Por Juan De la Puente
El Perú se
encuentra parado al centro mismo entre el pasado y el futuro. El presente
aparece todavía como un espacio corto de tiempo y movimiento. El eco del periodo
PPK aún resuena, y la confrontación violenta que implicó esa etapa, antecedida
por otra cuyos orígenes podrían situarse en el año 2013, apenas ha cedido.
Todavía podemos afirmar que hay una mano invisible que mueve la política en una
lógica negativa.
Quienes vivimos
los primeros días del período post Fujimori encontramos algunas similitudes con
lo que ahora sucede. La más importante quizás sea la convicción de un sector de
la elite peruana que no cree en la posibilidad de un cambio y que se sigue
manejando con los códigos del pasado, como si no se hubiese producido una recomposición
del poder.
Ese es por
ahora el principal desafío del nuevo gobierno y de la nueva etapa. La sombra
del pasado es todavía fuerte, incluso hegemónica; y produce hechos decisivos
que opacan lo nuevo y lo precarizan, como las recientes diligencias judiciales
del ex presidente PPK o la renovada lucha entre los hermanos Fujimori.
Vizcarra es
por ahora un símbolo, pero la transición que representa se abre paso a través de
una cultura que por cinco años recreó el encono. Ni los partidos ni los medios –ya
no solo la mayoría de políticos- estuvieron preparados para un momento distinto.

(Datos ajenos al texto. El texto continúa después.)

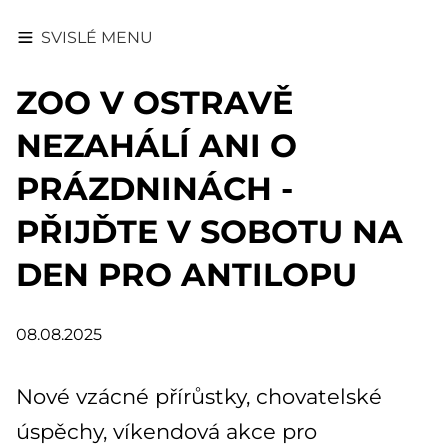
SVISLÉ MENU
ZOO V OSTRAVĚ
NEZAHÁLÍ ANI O
PRÁZDNINÁCH -
PŘIJĎTE V SOBOTU NA
DEN PRO ANTILOPU
08.08.2025
Nové vzácné přírůstky, chovatelské
úspěchy, víkendová akce pro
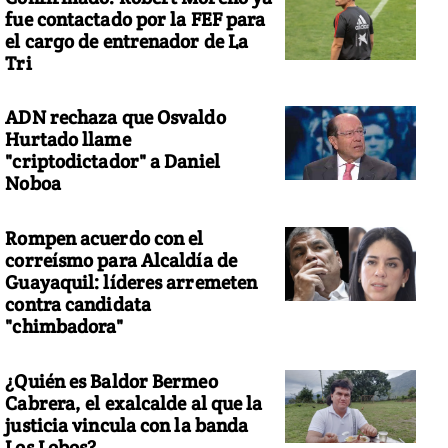
fue contactado por la FEF para
el cargo de entrenador de La
Tri
ADN rechaza que Osvaldo
Hurtado llame
"criptodictador" a Daniel
Noboa
Rompen acuerdo con el
correísmo para Alcaldía de
Guayaquil: líderes arremeten
contra candidata
"chimbadora"
¿Quién es Baldor Bermeo
Cabrera, el exalcalde al que la
justicia vincula con la banda
Los Lobos?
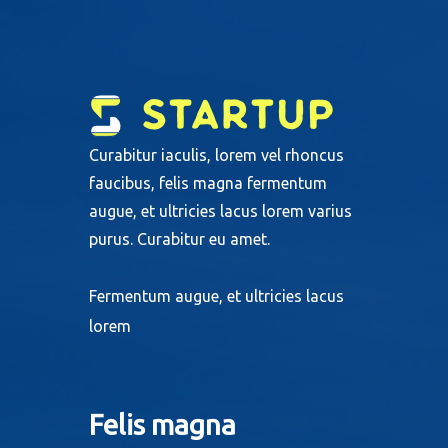
Curabitur iaculis, lorem vel rhoncus
faucibus, felis magna fermentum
augue, et ultricies lacus lorem varius
purus. Curabitur eu amet.
Fermentum augue, et ultricies lacus
lorem
Felis magna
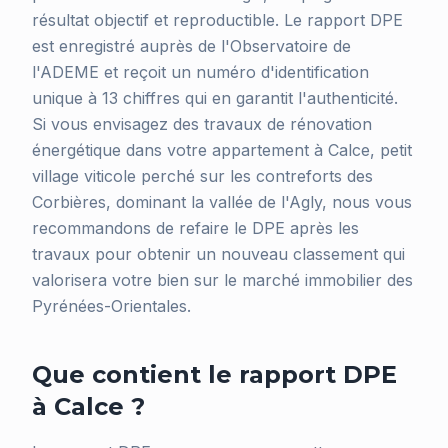
résultat objectif et reproductible. Le rapport DPE
est enregistré auprès de l'Observatoire de
l'ADEME et reçoit un numéro d'identification
unique à 13 chiffres qui en garantit l'authenticité.
Si vous envisagez des travaux de rénovation
énergétique dans votre appartement à Calce, petit
village viticole perché sur les contreforts des
Corbières, dominant la vallée de l'Agly, nous vous
recommandons de refaire le DPE après les
travaux pour obtenir un nouveau classement qui
valorisera votre bien sur le marché immobilier des
Pyrénées-Orientales.
Que contient le rapport DPE
à Calce ?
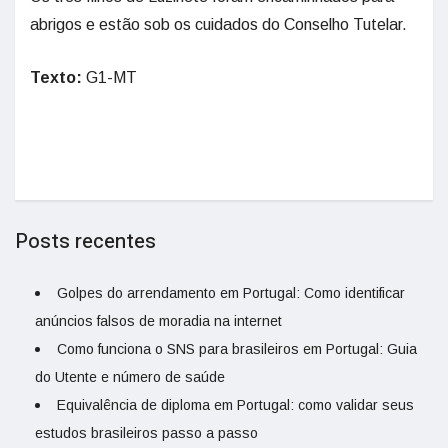
abrigos e estão sob os cuidados do Conselho Tutelar.
Texto:
G1-MT
Posts recentes
Golpes do arrendamento em Portugal: Como identificar
anúncios falsos de moradia na internet
Como funciona o SNS para brasileiros em Portugal: Guia
do Utente e número de saúde
Equivalência de diploma em Portugal: como validar seus
estudos brasileiros passo a passo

Así, procesar el giro desde el modo contra
al modo pro, cuesta mucho.
También
hay diferencias con el período iniciado en noviembre del año 2000. Ahora, un
sector mayoritario de la elite peruana se resiste a considerar que el período
iniciado con la caída de PPK es una transición. Con enojo, ponen por delante el
aspecto legal del asunto y consideran que Vizcarra solo debe cumplir los 3 años
y 4 meses del período por el que fue elegido PPK, que la Constitución no llama
a lo que hemos iniciado un Gobierno de Transición -lo que es cierto pero el
problema no es el rótulo legal-, que las transiciones no pueden ser “tan largas”,
o que solo cabe una transición cuando el proceso se realiza desde un gobierno
autoritario, una lectura elemental/lamentable de los profesores O'Donnell, Linz,
Garretón, y Mainwaring, entre otros.
No hay espacio para
un gobierno PPK 2.0. Resulta claro que la única opción exitosa de esta etapa es
el modelo de una transición a un régimen de mayor democracia, participación,
eficiencia publica y transparencia, alcanzada mediante un gobierno amplio,
plural y con un sentido de reforma que debe ser, precisamente, objeto de un
acuerdo y de una práctica concertada. Tras este objetivo, respirándole al sistema
a en la nuca está el 50% de peruanos que quieren que se vayan todos, una de
cuyas expresiones –no es la única, no confundir lo político con la viabilidad
legal- es el adelanto de elecciones.
El presidente Vizcarra es una garantía del logro
de ese objetivo. En él existe un Paniagua que se abre paso, llámese también una
forma republicana de encarar el poder con austeridad, y un contenido menos
populista y agresivo para las relaciones con los otros.
Por ahora, el
sistema tiene pocas armas para esa transición. Luego del posicionamiento del
presidente Vizcarra se espera un gabinete a la medida de él y de la etapa
iniciada, lo que ha empezado a chocar con el juego de “yo quiero ser ministro”
o “nombra al que yo quiero”, en franco desarrollo. La revisión de los gabinetes
propuestos, elaborados para que los medios incautos lo difundan para presionar
al nuevo presidente –parece algo básico, pero funciona- arroja una visón de la concertación
como sinónimo de fragmentación, recojo de estrellas o vigilancia de intereses
específicos. Eso es cualquier cosa, menos transición, pluralidad y transversalidad.